Mar
en calma y feliz viaje
Bette
Howland
Traducción
de Esther Cruz
Tránsito
Madrid,
2024
435
páginas
El
verdadero protagonista de esta recopilación de piezas breves es Chicago. Y más
en concreto el Chicago de los años setenta. Bette Howland (Chicago, 1937 –
2017) no crea tramas ni argumentos: crea a la mismísima ciudad. Leer los relatos
y las dos novelas cortas que configuran este volumen nos lleva a pensar que la
imaginación consiste en saber observar. Howland es alguien para quien recabar
información a través de los sentidos, sobre todo de la vista y el oído, debe
ser una forma activa de estar en el mundo. No se trata tanto de registrar como
de cuestionar lo registrado. Nos lleva a las plazas públicas y a los rincones
privados, a las comunidades y a las familias, a los hospitales y a las calles, a
las bibliotecas y a las bodas, remitiéndonos a la pregunta constante de qué se
supone que es participar del mundo. No es casualidad que se la compare con
Lucia Berlin, con quien comparte generación y agudeza, aunque Howland se
permite más libertades formales que Berlin, deja, por momentos, que las
palabras corran con más energía, con una libertad de movimientos artísticos mayor
que las de su contemporánea.
Bette
Howland mantuvo una relación en vida con Saul Bellow que tal vez fuera la razón
que la llevó a tragarse un tubo de somníferos y de allí directa a un centro
psiquiátrico.

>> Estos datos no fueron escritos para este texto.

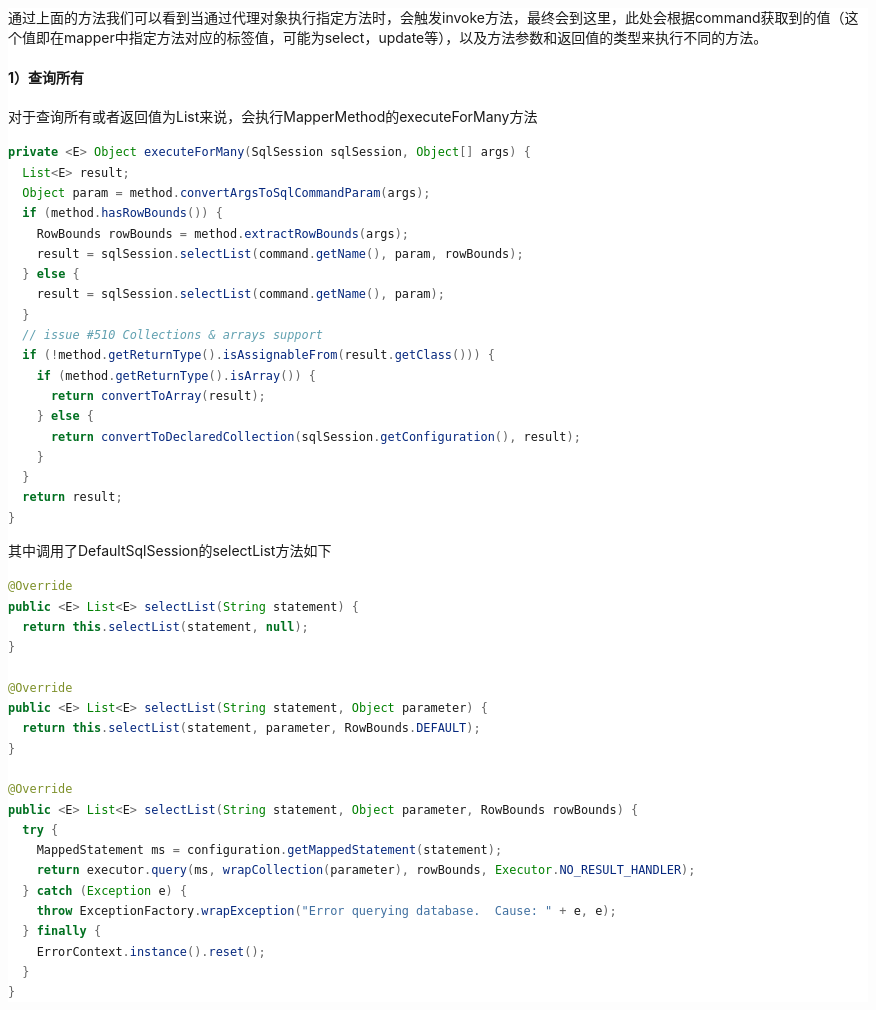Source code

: 通过上面的方法我们可以看到当通过代理对象执行指定方法时，会触发invoke方法，最终会到这里，此处会根据command获取到的值（这个值即在mapper中指定方法对应的标签值，可能为select，update等），以及方法参数和返回值的类型来执行不同的方法。

#### 1）查询所有

对于查询所有或者返回值为List来说，会执行MapperMethod的executeForMany方法

```java
private <E> Object executeForMany(SqlSession sqlSession, Object[] args) {
  List<E> result;
  Object param = method.convertArgsToSqlCommandParam(args);
  if (method.hasRowBounds()) {
    RowBounds rowBounds = method.extractRowBounds(args);
    result = sqlSession.selectList(command.getName(), param, rowBounds);
  } else {
    result = sqlSession.selectList(command.getName(), param);
  }
  // issue #510 Collections & arrays support
  if (!method.getReturnType().isAssignableFrom(result.getClass())) {
    if (method.getReturnType().isArray()) {
      return convertToArray(result);
    } else {
      return convertToDeclaredCollection(sqlSession.getConfiguration(), result);
    }
  }
  return result;
}
```

其中调用了DefaultSqlSession的selectList方法如下

```java
@Override
public <E> List<E> selectList(String statement) {
  return this.selectList(statement, null);
}

@Override
public <E> List<E> selectList(String statement, Object parameter) {
  return this.selectList(statement, parameter, RowBounds.DEFAULT);
}

@Override
public <E> List<E> selectList(String statement, Object parameter, RowBounds rowBounds) {
  try {
    MappedStatement ms = configuration.getMappedStatement(statement);
    return executor.query(ms, wrapCollection(parameter), rowBounds, Executor.NO_RESULT_HANDLER);
  } catch (Exception e) {
    throw ExceptionFactory.wrapException("Error querying database.  Cause: " + e, e);
  } finally {
    ErrorContext.instance().reset();
  }
}
```
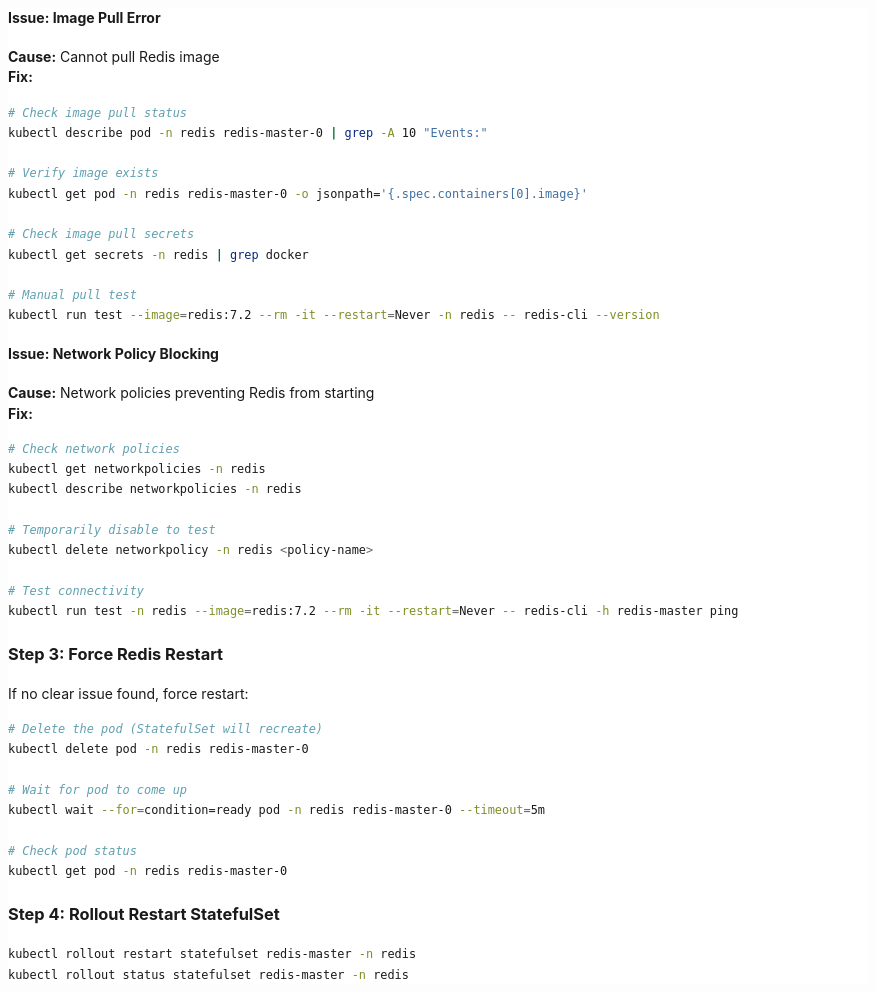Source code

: #### Issue: Image Pull Error
**Cause:** Cannot pull Redis image  
**Fix:**
```bash
# Check image pull status
kubectl describe pod -n redis redis-master-0 | grep -A 10 "Events:"

# Verify image exists
kubectl get pod -n redis redis-master-0 -o jsonpath='{.spec.containers[0].image}'

# Check image pull secrets
kubectl get secrets -n redis | grep docker

# Manual pull test
kubectl run test --image=redis:7.2 --rm -it --restart=Never -n redis -- redis-cli --version
```

#### Issue: Network Policy Blocking
**Cause:** Network policies preventing Redis from starting  
**Fix:**
```bash
# Check network policies
kubectl get networkpolicies -n redis
kubectl describe networkpolicies -n redis

# Temporarily disable to test
kubectl delete networkpolicy -n redis <policy-name>

# Test connectivity
kubectl run test -n redis --image=redis:7.2 --rm -it --restart=Never -- redis-cli -h redis-master ping
```

### Step 3: Force Redis Restart

If no clear issue found, force restart:

```bash
# Delete the pod (StatefulSet will recreate)
kubectl delete pod -n redis redis-master-0

# Wait for pod to come up
kubectl wait --for=condition=ready pod -n redis redis-master-0 --timeout=5m

# Check pod status
kubectl get pod -n redis redis-master-0
```

### Step 4: Rollout Restart StatefulSet

```bash
kubectl rollout restart statefulset redis-master -n redis
kubectl rollout status statefulset redis-master -n redis
```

Pasó un año en ese hospital, que dio pie al potente libro El
pabellón 3, también publicado en España por la editorial Tránsito. La
religión judía, y la comunidad judía, está muy presente en esta obra, por ser
la que conoció en vida, la que practicaban sus padres. Esta presencia, como
todo lo demás que aparece, es crítica: como si cualquier hecho, cualquier
sensación, estuviera a punto de superar a los personajes, a las personas,
amenazando con mortificar o anunciando buenos tiempos. En realidad, nos está
siempre llevando al límite emocional, porque la ciudad que ella recrea, de la
que es testigo, está demasiado viva. Para ello es necesario recortar la ciudad,
mostrándonos uno de sus límites: no estamos ante la gran pobreza ni ante las
clases acomodadas, nos encontramos con los colectivos que forman parte de los
perdedores, de los humillados y ofendidos, que buscan el mejor método para
salir del filo en el que se mueven sin dejar de ser ellos mismos. Hay compasión
por parte de Howland, pero también hay indicaciones acerca de la parte de
nosotros mismos que debemos cuestionarnos. Un buen territorio de esa región entra
dentro del ámbito de la familia. Cabe señalar que estas familias sobreviven con
el síndrome de Ulises, el de los inmigrantes, el de los desplazados, con su
estrés reactivo y con el intento de controlar el estrés que genera; con la
dificultad de cerrar un duelo por una pérdida que no se puede considerar
absoluta, porque la pérdida no implica la desaparición, sino que la impone la
distancia.
La
ciudad tan viva a la que nos lleva Howland implica cuestionarse, inevitablemente,
la identidad. Pero Howland tiene claro que existe una identidad de grupo, ese
en el que se encuentran quienes acuden en invierno a las bibliotecas públicas
para pasar el día dentro de un edificio caliente. Howland sabe que no es
necesario entregarse a lo desconocido para ir aprendiendo, para ir
descubriendo, que basta con prestar atención al entorno y a quienes pueblan ese
entorno. Ahí estarán las penas y alegrías, las vanidades y humillaciones, la
cortesía y el descaro, los afectos y rechazos, todo lo que conforma, en
definitiva, el material sobre el que construir una narración que nos importe.